### TASK STATEMENT:
Reproduce the records below word for word, from their first line down through the line containing "Реснички на фары | Накладки", with both ends included.

(Stored data entries)
________________________________________

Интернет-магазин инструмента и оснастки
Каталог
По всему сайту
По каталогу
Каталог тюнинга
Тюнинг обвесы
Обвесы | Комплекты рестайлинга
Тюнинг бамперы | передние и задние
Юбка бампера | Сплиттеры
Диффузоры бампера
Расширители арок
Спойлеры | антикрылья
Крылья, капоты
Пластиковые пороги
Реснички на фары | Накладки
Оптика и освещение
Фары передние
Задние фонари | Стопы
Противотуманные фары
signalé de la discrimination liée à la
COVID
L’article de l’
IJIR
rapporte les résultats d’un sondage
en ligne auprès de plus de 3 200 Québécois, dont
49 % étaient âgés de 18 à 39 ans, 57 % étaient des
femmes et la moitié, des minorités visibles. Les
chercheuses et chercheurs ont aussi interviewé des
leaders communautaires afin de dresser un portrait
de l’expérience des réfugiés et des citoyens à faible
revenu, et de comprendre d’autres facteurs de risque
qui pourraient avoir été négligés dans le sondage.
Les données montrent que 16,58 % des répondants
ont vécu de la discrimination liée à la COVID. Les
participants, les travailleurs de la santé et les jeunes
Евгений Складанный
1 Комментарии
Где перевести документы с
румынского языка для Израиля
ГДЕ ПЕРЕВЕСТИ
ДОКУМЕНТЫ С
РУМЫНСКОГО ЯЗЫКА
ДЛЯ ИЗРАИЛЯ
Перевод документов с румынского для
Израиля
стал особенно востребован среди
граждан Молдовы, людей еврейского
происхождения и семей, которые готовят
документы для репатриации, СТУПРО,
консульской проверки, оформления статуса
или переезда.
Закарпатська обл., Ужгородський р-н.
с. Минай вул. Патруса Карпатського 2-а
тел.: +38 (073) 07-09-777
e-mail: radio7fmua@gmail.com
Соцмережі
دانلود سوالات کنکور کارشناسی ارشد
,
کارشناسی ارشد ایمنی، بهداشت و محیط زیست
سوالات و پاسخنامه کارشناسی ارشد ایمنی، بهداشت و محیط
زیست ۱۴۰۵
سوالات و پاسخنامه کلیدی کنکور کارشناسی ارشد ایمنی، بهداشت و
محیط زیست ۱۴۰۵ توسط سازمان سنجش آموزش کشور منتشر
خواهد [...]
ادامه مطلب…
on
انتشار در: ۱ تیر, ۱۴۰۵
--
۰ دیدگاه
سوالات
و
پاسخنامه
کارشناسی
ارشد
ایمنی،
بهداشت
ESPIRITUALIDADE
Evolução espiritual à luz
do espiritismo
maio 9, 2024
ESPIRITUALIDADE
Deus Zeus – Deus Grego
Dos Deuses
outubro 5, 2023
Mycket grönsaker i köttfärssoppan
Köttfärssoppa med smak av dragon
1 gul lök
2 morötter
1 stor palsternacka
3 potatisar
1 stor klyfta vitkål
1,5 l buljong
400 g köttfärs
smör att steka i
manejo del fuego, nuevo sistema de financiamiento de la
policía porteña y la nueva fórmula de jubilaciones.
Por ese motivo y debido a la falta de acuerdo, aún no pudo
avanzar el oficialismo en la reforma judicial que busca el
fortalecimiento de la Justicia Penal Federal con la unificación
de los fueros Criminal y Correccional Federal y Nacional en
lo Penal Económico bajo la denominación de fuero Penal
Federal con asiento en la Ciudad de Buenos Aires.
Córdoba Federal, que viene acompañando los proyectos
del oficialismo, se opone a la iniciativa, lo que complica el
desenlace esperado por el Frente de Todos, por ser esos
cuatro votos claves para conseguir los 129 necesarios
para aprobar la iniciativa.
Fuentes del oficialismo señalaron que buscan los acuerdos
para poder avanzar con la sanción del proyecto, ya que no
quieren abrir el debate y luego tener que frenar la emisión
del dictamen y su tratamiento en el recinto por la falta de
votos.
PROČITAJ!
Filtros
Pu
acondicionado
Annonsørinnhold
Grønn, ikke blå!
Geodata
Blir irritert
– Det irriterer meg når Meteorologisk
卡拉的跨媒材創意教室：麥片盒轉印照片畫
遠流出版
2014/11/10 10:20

________________________________________

### RESPONSE TO THIS TASK:
Интернет-магазин инструмента и оснастки
Каталог
По всему сайту
По каталогу
Каталог тюнинга
Тюнинг обвесы
Обвесы | Комплекты рестайлинга
Тюнинг бамперы | передние и задние
Юбка бампера | Сплиттеры
Диффузоры бампера
Расширители арок
Спойлеры | антикрылья
Крылья, капоты
Пластиковые пороги
Реснички на фары | Накладки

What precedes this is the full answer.